EMGS’ principles for corporate governance are based on the following elements:

• All shareholders are treated equally
• EMGS will provide open, reliable and relevant communication to shareholders,
  governmental bodies and the public about the Company’s activities and its
  corporate governance commitment
• EMGS’ Board is fully independent from the Company’s executive management
• The EMGS’s Board has a majority of members who are independent of
• EMGS pays particular attention to ensuring that there are no conflicts of
  interest between the interests of its shareholders, the members of its Board
  and its executive management
• EMGS will ensure a clear division of responsibility between the Board and the
   executive management

Implementation and reporting

The board of directors (the “Board”) of Electromagnetic Geoservices ASA (the “Company” or “EMGS”) is committed to maintaining a high standard of corporate governance, in line with both Norwegain and international best practice standards. In addition to having a contious focus on corporate governance, the Board and the executive management of the Company carries out, on an annual basis, a comprehensive review and evaluation of its principles for corporate governance and the implementation of these. This report (the “Report”) summarises the Company’s corporate governance work and compliance with applicable requirements, and fulfils the Company’s reporting obligations under applicable law and other legal frameworks.
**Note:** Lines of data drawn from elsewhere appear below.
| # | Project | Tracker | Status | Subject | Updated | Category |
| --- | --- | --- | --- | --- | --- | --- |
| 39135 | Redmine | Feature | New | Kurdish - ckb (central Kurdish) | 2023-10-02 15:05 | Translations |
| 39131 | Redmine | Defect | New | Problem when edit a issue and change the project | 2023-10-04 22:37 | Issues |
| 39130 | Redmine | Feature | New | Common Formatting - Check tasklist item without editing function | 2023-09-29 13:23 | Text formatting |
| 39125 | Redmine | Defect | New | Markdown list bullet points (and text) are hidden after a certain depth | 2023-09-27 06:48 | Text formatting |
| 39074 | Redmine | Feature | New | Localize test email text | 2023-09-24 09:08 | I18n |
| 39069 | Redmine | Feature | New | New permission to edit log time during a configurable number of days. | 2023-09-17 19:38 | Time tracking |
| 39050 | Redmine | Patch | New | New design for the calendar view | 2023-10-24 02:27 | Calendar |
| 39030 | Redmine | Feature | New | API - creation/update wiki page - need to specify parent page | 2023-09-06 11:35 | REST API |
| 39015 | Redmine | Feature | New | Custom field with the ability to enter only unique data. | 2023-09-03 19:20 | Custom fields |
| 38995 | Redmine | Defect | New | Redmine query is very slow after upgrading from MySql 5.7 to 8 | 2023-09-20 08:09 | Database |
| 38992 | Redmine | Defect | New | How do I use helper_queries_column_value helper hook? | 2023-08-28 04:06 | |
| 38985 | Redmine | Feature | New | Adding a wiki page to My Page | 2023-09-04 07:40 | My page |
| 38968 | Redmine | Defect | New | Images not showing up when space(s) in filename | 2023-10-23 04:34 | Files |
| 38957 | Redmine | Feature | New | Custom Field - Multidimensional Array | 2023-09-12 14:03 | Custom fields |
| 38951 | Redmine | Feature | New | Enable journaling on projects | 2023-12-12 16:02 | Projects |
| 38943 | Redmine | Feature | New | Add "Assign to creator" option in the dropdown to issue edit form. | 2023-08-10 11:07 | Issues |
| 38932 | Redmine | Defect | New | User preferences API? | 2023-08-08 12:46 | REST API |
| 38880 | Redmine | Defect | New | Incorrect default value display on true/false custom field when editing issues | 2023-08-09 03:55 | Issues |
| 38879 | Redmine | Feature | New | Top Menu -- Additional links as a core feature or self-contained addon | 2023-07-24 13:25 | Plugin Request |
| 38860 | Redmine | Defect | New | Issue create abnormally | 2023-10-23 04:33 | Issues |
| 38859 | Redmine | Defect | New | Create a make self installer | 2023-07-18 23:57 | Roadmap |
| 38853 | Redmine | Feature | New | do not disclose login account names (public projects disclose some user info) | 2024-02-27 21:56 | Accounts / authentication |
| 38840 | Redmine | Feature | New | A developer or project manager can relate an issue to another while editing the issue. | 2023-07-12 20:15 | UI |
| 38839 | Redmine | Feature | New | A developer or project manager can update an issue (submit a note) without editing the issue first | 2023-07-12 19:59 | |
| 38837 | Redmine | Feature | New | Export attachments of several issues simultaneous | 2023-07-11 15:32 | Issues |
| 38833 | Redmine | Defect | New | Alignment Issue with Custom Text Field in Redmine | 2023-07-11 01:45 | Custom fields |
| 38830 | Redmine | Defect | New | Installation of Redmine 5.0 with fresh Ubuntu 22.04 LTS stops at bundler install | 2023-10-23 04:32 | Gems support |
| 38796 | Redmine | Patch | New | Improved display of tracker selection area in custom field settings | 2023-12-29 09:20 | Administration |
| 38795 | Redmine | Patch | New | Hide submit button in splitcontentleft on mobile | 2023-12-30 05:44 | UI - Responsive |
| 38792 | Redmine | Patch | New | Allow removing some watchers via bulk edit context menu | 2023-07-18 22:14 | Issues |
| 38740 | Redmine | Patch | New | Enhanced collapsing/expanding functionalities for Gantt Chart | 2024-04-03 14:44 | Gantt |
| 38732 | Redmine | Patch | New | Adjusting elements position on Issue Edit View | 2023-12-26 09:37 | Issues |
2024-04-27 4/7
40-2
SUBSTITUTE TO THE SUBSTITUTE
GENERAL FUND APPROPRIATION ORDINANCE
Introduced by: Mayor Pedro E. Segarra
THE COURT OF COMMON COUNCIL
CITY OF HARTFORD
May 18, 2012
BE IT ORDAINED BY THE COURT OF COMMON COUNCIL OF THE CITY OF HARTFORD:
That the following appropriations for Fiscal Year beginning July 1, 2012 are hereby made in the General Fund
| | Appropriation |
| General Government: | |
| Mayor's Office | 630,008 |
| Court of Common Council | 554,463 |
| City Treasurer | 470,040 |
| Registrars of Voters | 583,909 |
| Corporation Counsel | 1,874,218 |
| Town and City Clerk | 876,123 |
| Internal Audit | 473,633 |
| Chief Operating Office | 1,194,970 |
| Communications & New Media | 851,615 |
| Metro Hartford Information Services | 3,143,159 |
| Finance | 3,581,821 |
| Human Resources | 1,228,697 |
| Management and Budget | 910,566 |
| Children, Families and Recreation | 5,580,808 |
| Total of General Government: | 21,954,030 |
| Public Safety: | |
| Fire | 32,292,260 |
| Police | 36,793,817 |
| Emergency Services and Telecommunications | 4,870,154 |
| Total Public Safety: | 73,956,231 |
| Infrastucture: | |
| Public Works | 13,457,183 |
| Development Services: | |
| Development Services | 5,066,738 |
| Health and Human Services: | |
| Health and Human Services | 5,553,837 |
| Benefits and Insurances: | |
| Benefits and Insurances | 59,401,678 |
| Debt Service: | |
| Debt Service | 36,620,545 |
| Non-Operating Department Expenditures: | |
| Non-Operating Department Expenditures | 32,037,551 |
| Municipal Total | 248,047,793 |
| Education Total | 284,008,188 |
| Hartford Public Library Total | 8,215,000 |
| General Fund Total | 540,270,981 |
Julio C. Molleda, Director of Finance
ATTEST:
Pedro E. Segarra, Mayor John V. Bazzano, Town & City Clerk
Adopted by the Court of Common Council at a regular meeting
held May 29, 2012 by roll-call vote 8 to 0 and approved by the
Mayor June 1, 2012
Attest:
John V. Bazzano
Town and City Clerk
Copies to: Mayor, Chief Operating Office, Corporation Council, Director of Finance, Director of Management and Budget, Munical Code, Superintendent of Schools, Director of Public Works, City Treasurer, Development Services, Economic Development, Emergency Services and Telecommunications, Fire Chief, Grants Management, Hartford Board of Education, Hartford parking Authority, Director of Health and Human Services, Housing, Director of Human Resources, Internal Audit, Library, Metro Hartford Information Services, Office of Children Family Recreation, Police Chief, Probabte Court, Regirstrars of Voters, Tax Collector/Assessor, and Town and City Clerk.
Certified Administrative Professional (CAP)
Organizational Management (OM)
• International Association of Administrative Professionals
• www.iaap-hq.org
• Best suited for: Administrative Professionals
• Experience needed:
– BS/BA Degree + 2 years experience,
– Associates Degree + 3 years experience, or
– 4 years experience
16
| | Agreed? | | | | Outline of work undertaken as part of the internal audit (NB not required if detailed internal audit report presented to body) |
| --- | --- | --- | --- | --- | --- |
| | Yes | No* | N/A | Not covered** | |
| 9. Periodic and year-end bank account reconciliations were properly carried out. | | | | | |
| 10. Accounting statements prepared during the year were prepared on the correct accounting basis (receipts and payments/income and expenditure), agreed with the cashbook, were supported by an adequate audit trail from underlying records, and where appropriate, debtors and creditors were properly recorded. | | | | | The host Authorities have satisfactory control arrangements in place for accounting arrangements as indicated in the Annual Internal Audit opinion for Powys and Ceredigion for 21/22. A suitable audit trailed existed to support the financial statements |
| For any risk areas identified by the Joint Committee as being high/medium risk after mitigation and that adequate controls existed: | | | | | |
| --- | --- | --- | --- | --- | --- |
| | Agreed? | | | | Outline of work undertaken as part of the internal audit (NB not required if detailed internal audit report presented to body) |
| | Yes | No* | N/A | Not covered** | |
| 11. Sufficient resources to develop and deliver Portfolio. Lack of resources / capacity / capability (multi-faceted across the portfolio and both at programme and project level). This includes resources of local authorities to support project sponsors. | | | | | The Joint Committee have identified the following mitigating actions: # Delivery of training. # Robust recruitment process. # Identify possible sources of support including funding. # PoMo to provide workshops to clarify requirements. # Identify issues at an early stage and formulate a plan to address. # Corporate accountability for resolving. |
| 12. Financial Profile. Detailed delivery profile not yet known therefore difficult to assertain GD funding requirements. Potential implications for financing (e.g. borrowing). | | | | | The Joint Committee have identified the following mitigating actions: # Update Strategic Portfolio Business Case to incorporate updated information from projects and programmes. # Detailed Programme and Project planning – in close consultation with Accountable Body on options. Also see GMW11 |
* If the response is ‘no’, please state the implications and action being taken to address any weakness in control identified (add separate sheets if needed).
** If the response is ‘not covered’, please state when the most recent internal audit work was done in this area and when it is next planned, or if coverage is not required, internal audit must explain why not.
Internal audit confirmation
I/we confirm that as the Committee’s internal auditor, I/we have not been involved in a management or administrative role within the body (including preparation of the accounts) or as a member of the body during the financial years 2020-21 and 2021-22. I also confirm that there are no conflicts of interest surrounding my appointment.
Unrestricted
EMGS is a Norwegian-registered public limited liability company, with its shares listed on the Oslo Stock Exchange (Oslo Børs).

The Norwegian Accounting Act Section 3-3b, which the Company is subject to, sets out certain corporate governance related information which is to be disclosed and reported on through the issuance of an annual reporting document. This Report meets the requirements provided by the Acounting Act. The Accounting Act is available on www.lovdata.no.